Author Stephen King had such a flurry of successful novels in the 1970s and 1980s (and so many of them were adapted as films) that it’s easy for some of them to be forgotten over time, as more attention goes to titles like The Shining, Carrie, Pet Sematary, Creepshow, and The Dead Zone, and not so much to movies like Cujo, Silver Bullet, and Firestarter. Released in 1984, Firestarter (Rotten at 34%) was far from a critical darling, but its cast was relatively impressive, as the title character was played by a young, post-E.T. Drew Barrymore, her caretaker was played by George C. Scott, and in a smaller role, her father was played by David Keith (An Officer and a Gentleman). The first casting news for Blumhouse’s Firestarter remake seems to suggest that the father character may have more screen time, as Zac Efron has signed on to play that role. That character was also more central in Stephen King’s novel, but the 1984 movie relegated most of his story to flashbacks; the choice of Efron suggests that the remake may stick closer to Stephen King’s original narrative. Firestarter will be directed by Keith Thomas (The Vigil, Fresh at 91%) from a screenplay adaptation by Scott Teems, co-writer of the upcoming sequel Halloween Kills.

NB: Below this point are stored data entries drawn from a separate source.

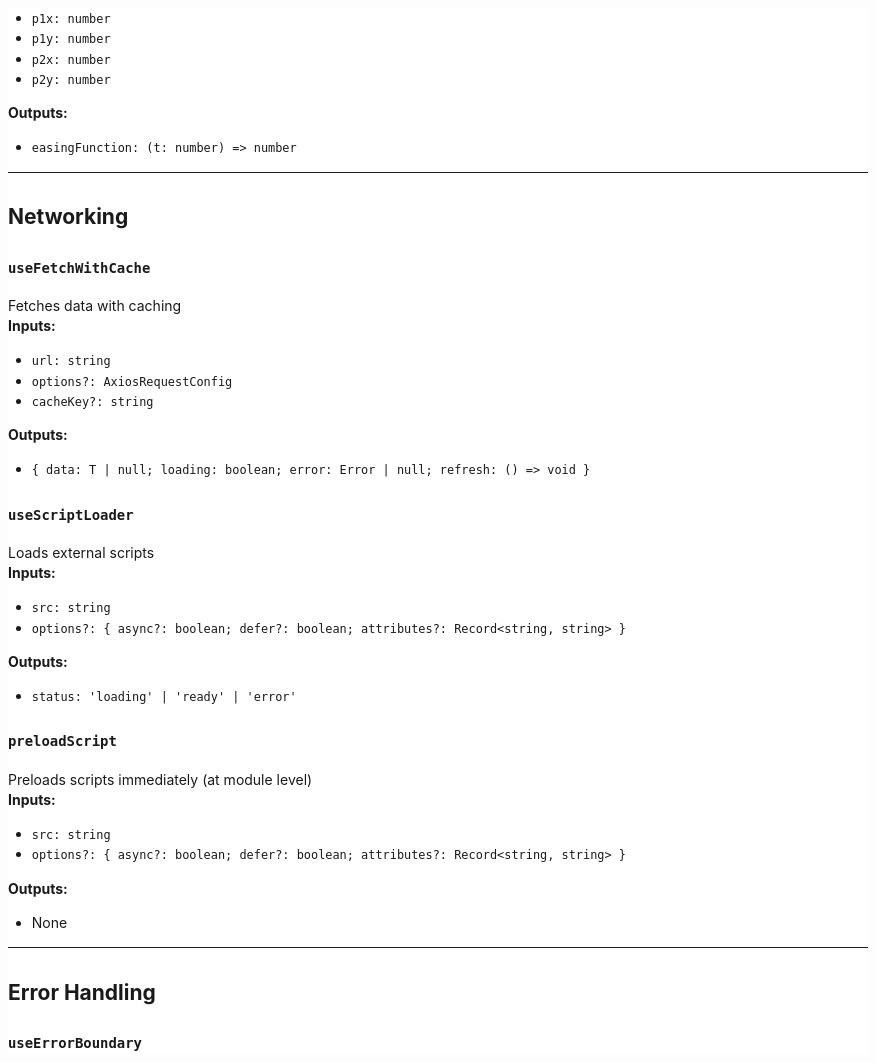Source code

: - `p1x: number`
- `p1y: number`
- `p2x: number`
- `p2y: number`

**Outputs:**

- `easingFunction: (t: number) => number`

---

## Networking

### `useFetchWithCache`

Fetches data with caching  
**Inputs:**

- `url: string`
- `options?: AxiosRequestConfig`
- `cacheKey?: string`

**Outputs:**

- `{ data: T | null; loading: boolean; error: Error | null; refresh: () => void }`

### `useScriptLoader`

Loads external scripts  
**Inputs:**

- `src: string`
- `options?: { async?: boolean; defer?: boolean; attributes?: Record<string, string> }`

**Outputs:**

- `status: 'loading' | 'ready' | 'error'`

### `preloadScript`

Preloads scripts immediately (at module level)  
**Inputs:**

- `src: string`
- `options?: { async?: boolean; defer?: boolean; attributes?: Record<string, string> }`

**Outputs:**

- None

---

## Error Handling

### `useErrorBoundary`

It might feel like a lifetime ago, but it was less than seven months ago that the James Bond movie No Time to Die was one of the first major films to delay its release several months because of the COVID-19 pandemic, as it was moved by MGM from April 10th to November 25, 2020. Following the disappointing box office of recent films like Tenet, MGM announced today that they will be delaying the release of No Time to Die until Easter weekend next year, April 2, 2021. That was the same weekend that the next Fast and Furious movie, F9, was set to release, before Universal quickly responded by also pushing back that film more than a month to May 28, which is about a year after the film’s original release date back on May 22, 2020. The delaying of No Time to Die also means that there will be no major Hollywood films between now and Pixar’s Soul on November 20, and then after Soul, there are only two major blockbuster-level films still scheduled for 2020: Dune (12/18/2020) and Wonder Woman 1984 (12/25/2020). Will those three films hold on to their release dates, or will they also be delayed? And if they are delayed, what impact will the loss of most of 2020 have on the theatrical exhibition industry? We’ll have to wait and see.